(Supplied records begins)

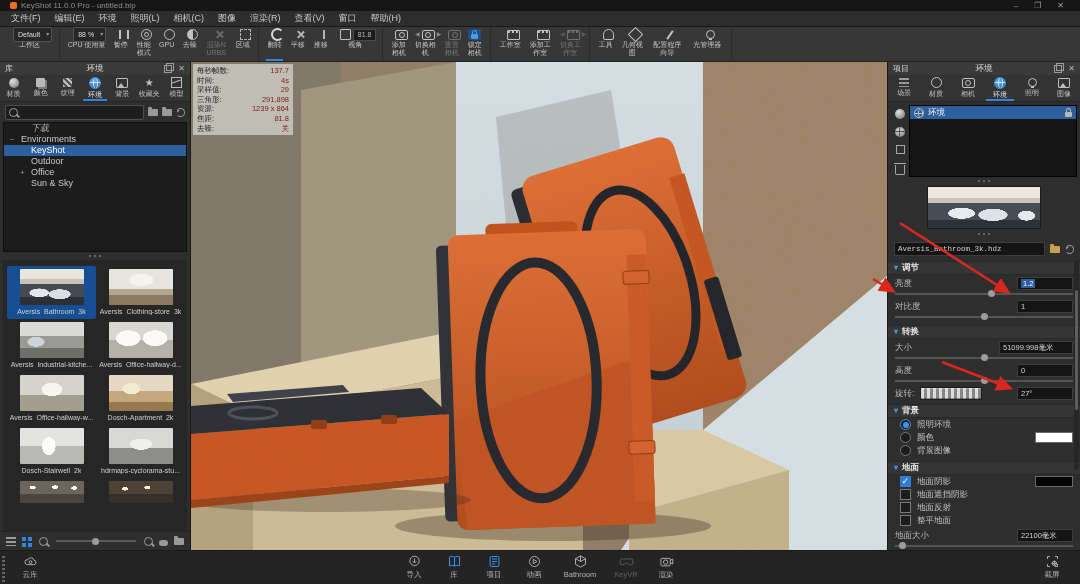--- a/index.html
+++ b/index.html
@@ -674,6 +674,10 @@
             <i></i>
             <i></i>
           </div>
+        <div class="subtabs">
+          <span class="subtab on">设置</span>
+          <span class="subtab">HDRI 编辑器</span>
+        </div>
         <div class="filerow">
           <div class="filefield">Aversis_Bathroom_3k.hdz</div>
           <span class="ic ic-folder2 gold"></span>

(Supplied records ends)

Aim of the task ▸
Return every record exactly, minus the pictures.

Answer for the task ▸
--- a/index.html
+++ b/index.html
@@ -674,6 +674,10 @@
             <i></i>
             <i></i>
           </div>
+        <div class="subtabs">
+          <span class="subtab on">设置</span>
+          <span class="subtab">HDRI 编辑器</span>
+        </div>
         <div class="filerow">
           <div class="filefield">Aversis_Bathroom_3k.hdz</div>
           <span class="ic ic-folder2 gold"></span>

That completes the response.